Note that output_field is only required when Django is unable to determine what field type the result should be. Complex expressions that mix field types should define the desired output_field. For example, adding an IntegerField() and a FloatField() together should probably have output_field=FloatField() defined.

Changed in Django 1.8:

output_field is a new parameter.

The **extra kwargs are key=value pairs that can be interpolated into the template attribute.

New in Django 1.8:

Aggregate functions can now use arithmetic and reference multiple model fields in a single function.

Creating your own Aggregate Functions

Creating your own aggregate is extremely easy. At a minimum, you need to define function, but you can also completely customize the SQL that is generated. Here’s a brief example:

class Count(Aggregate):
    # supports COUNT(distinct field)
    function = 'COUNT'
    template = '%(function)s(%(distinct)s%(expressions)s)'

    def __init__(self, expression, distinct=False, **extra):
        super(Count, self).__init__(
            expression,
            distinct='DISTINCT ' if distinct else '',
            output_field=IntegerField(),
            **extra)

Value() expressions

class Value(value, output_field=None)

A Value() object represents the smallest possible component of an expression: a simple value. When you need to represent the value of an integer, boolean, or string within an expression, you can wrap that value within a Value().
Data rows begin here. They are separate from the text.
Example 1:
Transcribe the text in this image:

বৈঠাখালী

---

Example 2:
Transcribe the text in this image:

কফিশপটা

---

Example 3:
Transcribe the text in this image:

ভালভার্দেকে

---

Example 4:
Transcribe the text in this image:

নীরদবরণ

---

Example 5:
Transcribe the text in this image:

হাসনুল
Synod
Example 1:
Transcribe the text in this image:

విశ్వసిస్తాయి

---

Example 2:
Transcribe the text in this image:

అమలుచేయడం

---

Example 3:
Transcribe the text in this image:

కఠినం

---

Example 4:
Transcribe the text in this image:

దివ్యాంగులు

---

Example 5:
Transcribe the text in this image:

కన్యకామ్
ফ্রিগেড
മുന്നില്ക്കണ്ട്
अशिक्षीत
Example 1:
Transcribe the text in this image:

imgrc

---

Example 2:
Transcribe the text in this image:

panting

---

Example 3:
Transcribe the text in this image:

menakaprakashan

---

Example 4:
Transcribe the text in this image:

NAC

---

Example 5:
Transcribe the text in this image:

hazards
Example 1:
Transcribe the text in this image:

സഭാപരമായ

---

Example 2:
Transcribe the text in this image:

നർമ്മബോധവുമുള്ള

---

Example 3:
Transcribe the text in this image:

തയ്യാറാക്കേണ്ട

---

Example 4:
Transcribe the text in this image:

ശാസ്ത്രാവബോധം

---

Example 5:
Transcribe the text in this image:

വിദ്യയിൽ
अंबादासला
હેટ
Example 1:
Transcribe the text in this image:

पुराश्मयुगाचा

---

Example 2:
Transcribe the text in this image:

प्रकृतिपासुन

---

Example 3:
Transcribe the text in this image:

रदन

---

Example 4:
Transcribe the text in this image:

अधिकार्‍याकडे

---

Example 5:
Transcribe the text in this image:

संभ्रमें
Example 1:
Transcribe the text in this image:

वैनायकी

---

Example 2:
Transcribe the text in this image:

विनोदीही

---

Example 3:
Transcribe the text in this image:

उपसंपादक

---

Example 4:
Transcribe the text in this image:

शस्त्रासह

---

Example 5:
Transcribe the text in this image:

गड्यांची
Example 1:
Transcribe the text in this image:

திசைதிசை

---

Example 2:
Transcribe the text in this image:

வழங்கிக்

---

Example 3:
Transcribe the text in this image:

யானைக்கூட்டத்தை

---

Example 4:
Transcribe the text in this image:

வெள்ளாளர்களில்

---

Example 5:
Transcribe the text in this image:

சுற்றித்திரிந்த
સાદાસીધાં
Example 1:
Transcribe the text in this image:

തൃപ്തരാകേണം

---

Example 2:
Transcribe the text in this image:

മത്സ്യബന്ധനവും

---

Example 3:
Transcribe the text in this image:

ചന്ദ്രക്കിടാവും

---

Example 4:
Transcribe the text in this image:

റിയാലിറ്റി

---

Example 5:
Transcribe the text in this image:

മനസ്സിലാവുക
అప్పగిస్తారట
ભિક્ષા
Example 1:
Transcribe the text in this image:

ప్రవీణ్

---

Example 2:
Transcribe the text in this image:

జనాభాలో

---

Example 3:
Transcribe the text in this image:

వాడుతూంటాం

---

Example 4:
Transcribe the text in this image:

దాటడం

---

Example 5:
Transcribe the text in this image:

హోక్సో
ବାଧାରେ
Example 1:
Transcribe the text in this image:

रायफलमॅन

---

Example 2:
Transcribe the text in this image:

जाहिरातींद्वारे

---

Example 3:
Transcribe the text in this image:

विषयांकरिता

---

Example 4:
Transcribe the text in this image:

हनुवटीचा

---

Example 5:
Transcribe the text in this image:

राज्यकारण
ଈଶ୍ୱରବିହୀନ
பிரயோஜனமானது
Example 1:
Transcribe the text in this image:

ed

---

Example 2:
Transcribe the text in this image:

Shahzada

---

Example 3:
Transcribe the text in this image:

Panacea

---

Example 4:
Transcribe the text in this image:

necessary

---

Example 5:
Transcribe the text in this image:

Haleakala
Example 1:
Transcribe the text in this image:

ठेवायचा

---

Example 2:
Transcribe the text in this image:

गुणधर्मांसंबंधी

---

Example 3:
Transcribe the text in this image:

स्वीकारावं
You will rarely need to use Value() directly. When you write the expression F('field') + 1, Django implicitly wraps the 1 in a Value(), allowing simple values to be used in more complex expressions.

The value argument describes the value to be included in the expression, such as 1, True, or None. Django knows how to convert these Python values into their corresponding database type.

The output_field argument should be a model field instance, like IntegerField() or BooleanField(), into which Django will load the value after it’s retrieved from the database. Usually no arguments are needed when instantiating the model field as any arguments relating to data validation (max_length, max_digits, etc.) will not be enforced on the expression’s output value.

Conditional expressions

New in Django 1.8.

Conditional expressions allow you to use if ... elif ... else logic in queries. Django natively supports SQL CASE expressions. For more details see Conditional Expressions.

Technical Information

Below you’ll find technical implementation details that may be useful to library authors. The technical API and examples below will help with creating generic query expressions that can extend the built-in functionality that Django provides.

Expression API

Query expressions implement the query expression API, but also expose a number of extra methods and attributes listed below. All query expressions must inherit from ExpressionNode() or a relevant subclass.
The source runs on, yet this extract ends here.